Он взял у Букера Эрхарта из горла мазок, просто чтобы удостовериться, что это не дифтерит. Сообщая Хетти Тейлор новость о том, что давление у нее слегка повышено и что ей следует отказаться от бекона, он доверительно накрыл ее ладонь своей. Пациент с воспаленной рукой звался Лероем Стинсоном. Отправившись ночью на рыбалку под мост, он каким-то образом умудрился насадить на крючок вместо наживки самого себя. Лерой и сам не был уверен, отчего это: то ли от крючка, то ли от ржавого рыбацкого ножа, которым он пытался этот крючок вырезать, — но рука у него раздулась, как у Попая.[13]
— Если в ближайшее время улучшения все-таки не будет, — сказал Адам Лерою, провожая его до дверей, — обязательно позвоните мне домой.
Медсестра Маршалл и девушка в регистратуре вскинули брови и переглянулись.
Ближе к вечеру Адам заснул у себя в кабинете, прямо за рабочим столом, положив голову на руки и пуская слюни на медицинскую карту Букера Эрхарта. Видимо, неожиданное сострадание вычерпало его силы до дна. Его разбудил бой курантов на здании муниципалитета. Он пригладил растрепанные со сна волосы рукой, проклиная Анджелу Белл. Даже когда ее не было рядом, он чувствовал, как она толкает его на путь, по которому Адаму идти не хотелось.
Глава 8
Когда невеста доктора Монтгомери выглянула в окошко на станции Липерс-Форк, то чуть не передумала сходить с поезда.
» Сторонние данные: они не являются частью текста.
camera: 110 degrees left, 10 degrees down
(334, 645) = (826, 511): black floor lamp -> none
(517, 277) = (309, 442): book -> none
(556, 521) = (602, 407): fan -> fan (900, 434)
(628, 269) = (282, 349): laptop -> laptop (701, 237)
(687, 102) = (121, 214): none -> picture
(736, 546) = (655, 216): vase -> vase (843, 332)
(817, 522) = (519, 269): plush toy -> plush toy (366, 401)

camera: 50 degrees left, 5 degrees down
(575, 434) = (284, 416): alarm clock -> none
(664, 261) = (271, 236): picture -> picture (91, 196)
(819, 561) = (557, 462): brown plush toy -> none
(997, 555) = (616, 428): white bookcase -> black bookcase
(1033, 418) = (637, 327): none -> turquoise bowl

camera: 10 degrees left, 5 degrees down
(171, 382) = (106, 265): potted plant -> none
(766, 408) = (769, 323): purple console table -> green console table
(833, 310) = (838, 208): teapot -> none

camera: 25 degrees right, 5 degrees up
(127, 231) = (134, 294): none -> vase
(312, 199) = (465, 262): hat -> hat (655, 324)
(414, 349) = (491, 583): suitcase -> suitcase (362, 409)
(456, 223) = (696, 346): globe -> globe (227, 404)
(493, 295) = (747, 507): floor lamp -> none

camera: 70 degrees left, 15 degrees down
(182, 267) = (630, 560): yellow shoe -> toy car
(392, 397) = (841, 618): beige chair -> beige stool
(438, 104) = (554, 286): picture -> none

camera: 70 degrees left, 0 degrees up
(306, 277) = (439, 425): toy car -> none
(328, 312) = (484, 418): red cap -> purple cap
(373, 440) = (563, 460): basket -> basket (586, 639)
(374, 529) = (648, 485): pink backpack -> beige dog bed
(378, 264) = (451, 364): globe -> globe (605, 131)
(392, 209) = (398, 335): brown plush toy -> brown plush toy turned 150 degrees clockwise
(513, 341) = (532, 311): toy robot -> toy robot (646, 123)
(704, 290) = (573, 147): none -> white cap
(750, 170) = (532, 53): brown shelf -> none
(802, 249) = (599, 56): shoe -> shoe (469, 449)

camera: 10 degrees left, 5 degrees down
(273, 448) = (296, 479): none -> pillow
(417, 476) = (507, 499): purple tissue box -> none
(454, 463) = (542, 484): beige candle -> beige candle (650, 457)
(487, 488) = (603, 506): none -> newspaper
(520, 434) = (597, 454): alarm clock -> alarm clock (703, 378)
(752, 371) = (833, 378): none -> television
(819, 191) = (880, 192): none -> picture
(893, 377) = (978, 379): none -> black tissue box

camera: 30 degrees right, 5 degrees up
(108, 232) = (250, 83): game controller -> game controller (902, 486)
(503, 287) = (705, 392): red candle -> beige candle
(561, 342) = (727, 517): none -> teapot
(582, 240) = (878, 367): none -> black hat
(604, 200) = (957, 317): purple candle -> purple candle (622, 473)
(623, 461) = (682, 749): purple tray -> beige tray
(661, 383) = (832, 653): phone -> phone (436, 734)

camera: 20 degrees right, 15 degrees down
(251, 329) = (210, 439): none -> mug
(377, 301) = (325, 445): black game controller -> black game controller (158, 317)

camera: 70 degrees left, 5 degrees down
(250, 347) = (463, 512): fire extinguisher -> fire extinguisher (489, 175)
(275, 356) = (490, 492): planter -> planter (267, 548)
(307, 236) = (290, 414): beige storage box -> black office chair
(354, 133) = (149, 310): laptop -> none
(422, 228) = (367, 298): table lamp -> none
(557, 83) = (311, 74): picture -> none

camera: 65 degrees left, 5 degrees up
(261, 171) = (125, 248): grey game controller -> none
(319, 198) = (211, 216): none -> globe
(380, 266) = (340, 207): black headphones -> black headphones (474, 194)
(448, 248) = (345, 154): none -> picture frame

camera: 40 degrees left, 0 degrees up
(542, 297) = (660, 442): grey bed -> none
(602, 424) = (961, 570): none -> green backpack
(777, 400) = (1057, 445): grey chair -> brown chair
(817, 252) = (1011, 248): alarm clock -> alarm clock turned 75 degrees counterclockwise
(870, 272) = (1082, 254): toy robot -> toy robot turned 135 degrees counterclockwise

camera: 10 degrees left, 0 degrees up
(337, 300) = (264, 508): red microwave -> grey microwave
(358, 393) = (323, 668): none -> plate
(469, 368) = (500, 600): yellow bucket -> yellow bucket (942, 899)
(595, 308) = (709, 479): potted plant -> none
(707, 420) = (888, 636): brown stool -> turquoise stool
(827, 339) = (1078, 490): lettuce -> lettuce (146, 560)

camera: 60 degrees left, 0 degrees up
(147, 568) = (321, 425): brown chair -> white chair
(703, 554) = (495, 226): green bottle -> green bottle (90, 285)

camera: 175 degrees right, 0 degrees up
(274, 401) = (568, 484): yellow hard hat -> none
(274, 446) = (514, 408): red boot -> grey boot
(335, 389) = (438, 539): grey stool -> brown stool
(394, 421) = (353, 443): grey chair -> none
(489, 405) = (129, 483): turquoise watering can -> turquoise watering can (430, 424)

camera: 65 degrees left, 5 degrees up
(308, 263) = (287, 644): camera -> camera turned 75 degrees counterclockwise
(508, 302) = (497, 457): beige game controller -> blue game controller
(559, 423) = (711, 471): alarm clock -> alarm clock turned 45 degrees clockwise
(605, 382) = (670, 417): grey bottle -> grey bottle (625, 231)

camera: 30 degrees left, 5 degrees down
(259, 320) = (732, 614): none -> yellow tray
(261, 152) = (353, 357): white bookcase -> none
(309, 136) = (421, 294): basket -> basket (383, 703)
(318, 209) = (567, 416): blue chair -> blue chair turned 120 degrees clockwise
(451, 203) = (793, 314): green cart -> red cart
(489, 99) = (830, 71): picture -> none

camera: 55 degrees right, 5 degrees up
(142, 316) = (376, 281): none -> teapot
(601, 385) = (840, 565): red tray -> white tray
— Выше нос! — скомандовала миссис Джексон, храбро сжав руку дочери. — Мы с самого начала знали, что тут не Бостон.
Лидия Джексон напоминала живую камею. Кожа — фарфор. Волосы — платина. Мужчины любовались ею, как произведением искусства. Ее безмятежное личико редко выдавало, о чем она думает, а держалась она очень неподвижно, как будто любой неосторожный жест мог помешать восторженным поклонникам созерцать ее красоту.
— Что это за отвратительный запах? — спросила миссис Джексон.
Сидевший напротив мужчина зашевелил ноздрями и принюхался.
— Ну, должно быть, — произнес он, — это завод по переработке отходов.
Ему и в голову не приходило, что миссис Джексон говорит о запахе жевательного и нюхательного табака — ведь эти ароматы были музыкой для его носа.
— Просто кошмар, — пробормотала миссис Джексон, вытягивая из плоской изящной сумочки надушенный платочек и прижимая его к носу.
— Это еще что! — с понимающим видом закивал мужчина. — Вы подождите до лета. В августе по Ред-ривер поплывут свиные головы, и вот тогда вы узнаете, что такое настоящая вонь.